**EXERCISE:** All entries should be copied exactly; the pictures stay out.

**DATA EXTRACT:**
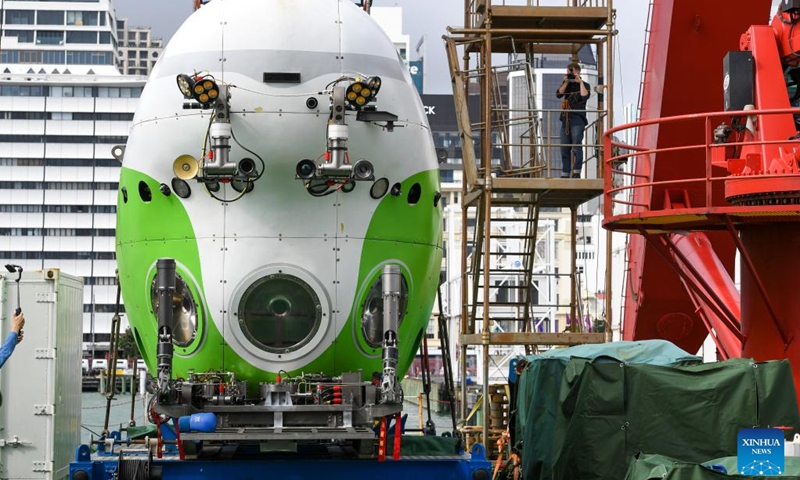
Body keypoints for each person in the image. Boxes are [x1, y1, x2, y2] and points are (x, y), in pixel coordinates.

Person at [556, 62, 591, 178]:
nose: (570, 73)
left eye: (572, 71)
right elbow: (559, 94)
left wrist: (580, 82)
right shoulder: (566, 84)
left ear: (578, 71)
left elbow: (584, 96)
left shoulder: (585, 85)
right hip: (566, 119)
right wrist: (566, 81)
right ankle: (565, 172)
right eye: (568, 71)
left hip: (578, 118)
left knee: (576, 145)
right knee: (564, 146)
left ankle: (576, 171)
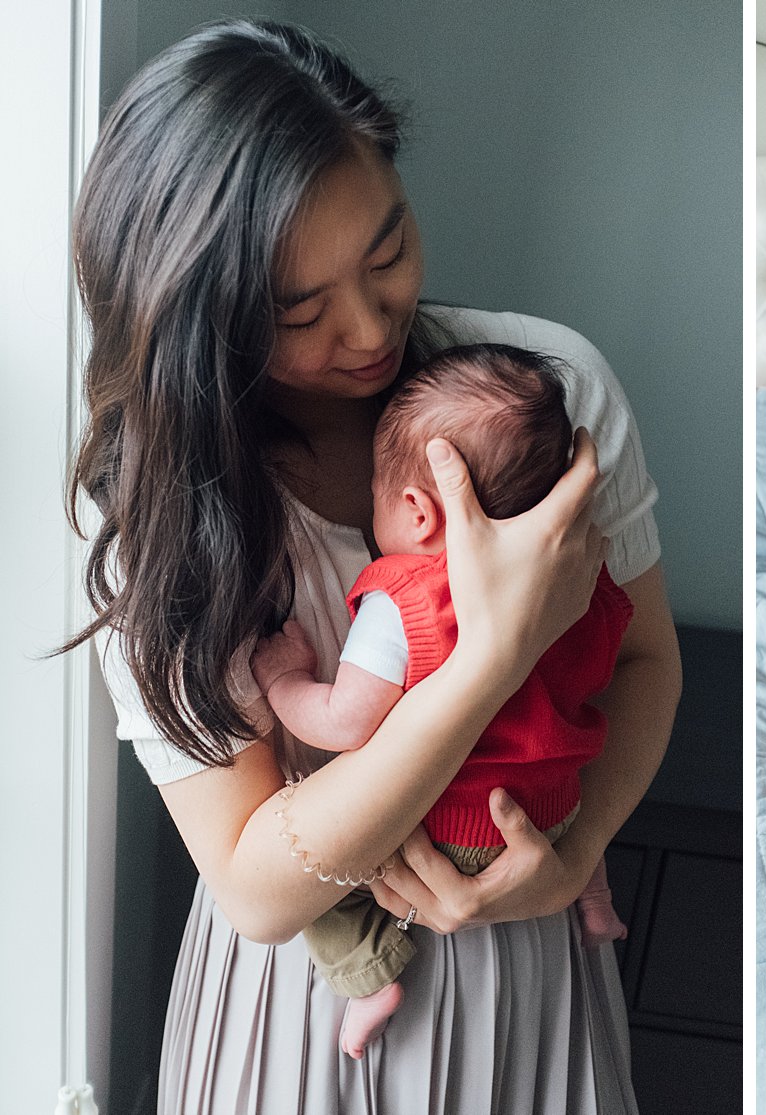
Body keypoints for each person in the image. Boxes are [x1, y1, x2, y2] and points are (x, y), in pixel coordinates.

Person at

**EXERCISE SOLUTION:**
Body keypoints for each person in the image. Boxes are [x1, y1, x2, y2] and points are (x, y), in pixel coordinates.

Person at [556, 62, 591, 178]:
nose: (570, 73)
left eye: (572, 71)
right elbow: (559, 94)
left wrist: (580, 82)
right shoulder: (566, 84)
left ear: (578, 71)
left elbow: (584, 96)
left shoulder: (585, 85)
right hip: (566, 119)
right wrist: (566, 81)
right ankle: (565, 172)
right eye: (568, 71)
left hip: (578, 118)
left knee: (576, 145)
right knee: (564, 146)
left ankle: (576, 171)
Body keypoints for each person in the image. Boxes are [x1, y1, x2, y2] and points are (x, y), in pixel coordinates.

Person at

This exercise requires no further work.